Ressonância magnética nuclear melhora o desenvolvimento de medicamentos

Nova abordagem ajuda no processo de purificação de proteínas importantes que facilitam a criação de novas drogas

Cientistas no Centro de Biotecnologia e Estudos Interdisciplinares (CBIS) no Instituto Politécnico Rensselaer, nos Estados Unidos, estão usando a ressonância magnética nuclear (RMN) para entender e melhorar o processo de purificação de proteínas importantes que facilitam a criação de novos medicamentos.

A purificação dos componentes de medicamentos é um grande obstáculo para o desenvolvimento de drogas modernas.
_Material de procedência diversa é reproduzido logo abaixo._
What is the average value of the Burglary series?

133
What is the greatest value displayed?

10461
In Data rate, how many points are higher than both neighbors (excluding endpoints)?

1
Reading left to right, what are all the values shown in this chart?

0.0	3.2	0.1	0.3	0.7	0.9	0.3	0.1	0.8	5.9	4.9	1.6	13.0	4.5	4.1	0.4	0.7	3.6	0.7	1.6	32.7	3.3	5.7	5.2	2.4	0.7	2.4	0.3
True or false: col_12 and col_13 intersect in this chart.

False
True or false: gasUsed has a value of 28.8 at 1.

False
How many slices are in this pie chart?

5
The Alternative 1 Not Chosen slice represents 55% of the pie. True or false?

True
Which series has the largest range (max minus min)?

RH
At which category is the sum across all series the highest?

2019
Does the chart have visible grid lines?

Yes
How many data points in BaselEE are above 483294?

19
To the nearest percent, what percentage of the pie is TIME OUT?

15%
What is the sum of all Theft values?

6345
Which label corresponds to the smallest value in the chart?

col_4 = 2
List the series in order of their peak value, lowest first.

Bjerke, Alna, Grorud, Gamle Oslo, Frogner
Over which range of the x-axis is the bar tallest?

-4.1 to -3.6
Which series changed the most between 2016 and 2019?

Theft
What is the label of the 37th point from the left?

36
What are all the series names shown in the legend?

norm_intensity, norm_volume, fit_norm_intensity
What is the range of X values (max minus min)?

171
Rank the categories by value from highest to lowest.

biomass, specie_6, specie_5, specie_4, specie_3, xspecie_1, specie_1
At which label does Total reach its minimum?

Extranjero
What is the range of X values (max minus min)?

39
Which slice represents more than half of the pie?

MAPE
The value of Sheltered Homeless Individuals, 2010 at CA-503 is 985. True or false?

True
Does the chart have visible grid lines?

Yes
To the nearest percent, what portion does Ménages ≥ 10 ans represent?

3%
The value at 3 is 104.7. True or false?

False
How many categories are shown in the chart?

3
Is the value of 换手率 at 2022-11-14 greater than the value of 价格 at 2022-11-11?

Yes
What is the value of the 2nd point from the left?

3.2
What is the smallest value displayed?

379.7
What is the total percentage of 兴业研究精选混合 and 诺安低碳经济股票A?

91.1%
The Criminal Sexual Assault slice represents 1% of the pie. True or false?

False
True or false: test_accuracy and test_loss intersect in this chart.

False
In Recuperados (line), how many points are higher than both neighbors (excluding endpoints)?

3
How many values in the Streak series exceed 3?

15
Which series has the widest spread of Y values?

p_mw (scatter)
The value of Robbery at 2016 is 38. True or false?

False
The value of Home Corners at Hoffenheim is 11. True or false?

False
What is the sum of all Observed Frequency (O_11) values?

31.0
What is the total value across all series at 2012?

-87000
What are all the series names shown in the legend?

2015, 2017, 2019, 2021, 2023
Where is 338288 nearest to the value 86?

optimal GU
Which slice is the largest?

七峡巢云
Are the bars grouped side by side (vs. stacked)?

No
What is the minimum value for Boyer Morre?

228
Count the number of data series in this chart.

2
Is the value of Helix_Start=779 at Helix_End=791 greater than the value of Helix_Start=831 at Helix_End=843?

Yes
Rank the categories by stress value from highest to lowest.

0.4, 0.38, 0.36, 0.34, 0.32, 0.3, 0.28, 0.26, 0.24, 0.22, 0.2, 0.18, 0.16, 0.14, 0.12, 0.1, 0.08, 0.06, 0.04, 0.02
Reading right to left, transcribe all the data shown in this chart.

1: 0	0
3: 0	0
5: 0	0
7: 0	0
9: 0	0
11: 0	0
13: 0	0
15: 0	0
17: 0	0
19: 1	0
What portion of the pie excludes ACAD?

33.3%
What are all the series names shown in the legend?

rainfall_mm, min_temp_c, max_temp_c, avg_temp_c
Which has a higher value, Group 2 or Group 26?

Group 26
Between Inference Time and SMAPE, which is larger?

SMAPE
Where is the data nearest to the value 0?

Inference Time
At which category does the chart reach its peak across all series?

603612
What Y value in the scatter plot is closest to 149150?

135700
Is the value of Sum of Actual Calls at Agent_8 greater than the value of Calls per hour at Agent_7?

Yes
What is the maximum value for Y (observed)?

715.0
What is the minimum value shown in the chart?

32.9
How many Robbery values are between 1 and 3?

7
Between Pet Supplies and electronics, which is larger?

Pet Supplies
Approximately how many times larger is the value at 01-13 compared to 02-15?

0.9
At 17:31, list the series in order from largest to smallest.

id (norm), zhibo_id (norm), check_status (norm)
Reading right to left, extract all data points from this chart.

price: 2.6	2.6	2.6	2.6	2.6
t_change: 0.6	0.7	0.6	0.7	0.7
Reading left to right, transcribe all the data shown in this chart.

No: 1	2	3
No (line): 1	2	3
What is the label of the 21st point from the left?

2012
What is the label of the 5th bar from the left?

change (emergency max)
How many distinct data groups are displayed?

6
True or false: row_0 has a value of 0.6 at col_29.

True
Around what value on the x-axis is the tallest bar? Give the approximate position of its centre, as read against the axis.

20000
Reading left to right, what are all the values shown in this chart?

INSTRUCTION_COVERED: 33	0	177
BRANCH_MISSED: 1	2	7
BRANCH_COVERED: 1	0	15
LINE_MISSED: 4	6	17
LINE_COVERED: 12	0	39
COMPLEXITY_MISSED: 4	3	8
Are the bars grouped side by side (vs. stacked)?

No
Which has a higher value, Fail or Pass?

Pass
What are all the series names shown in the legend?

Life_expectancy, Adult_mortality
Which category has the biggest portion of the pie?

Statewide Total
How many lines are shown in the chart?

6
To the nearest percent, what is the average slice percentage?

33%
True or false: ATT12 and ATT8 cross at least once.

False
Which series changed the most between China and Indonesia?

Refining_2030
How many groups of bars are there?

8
Isto é particularmente verdadeiro em drogas que utilizam as proteínas, que são notoriamente difíceis de separar de outras impurezas potencialmente mortais.

“Esperamos usar nossas percepções para ajudar àqueles na indústria a desenvolver melhores processos para fornecer medicamentos menos caros e reduzir drasticamente os custos de saúde”, disse o autor do estudo, Steven Cramer.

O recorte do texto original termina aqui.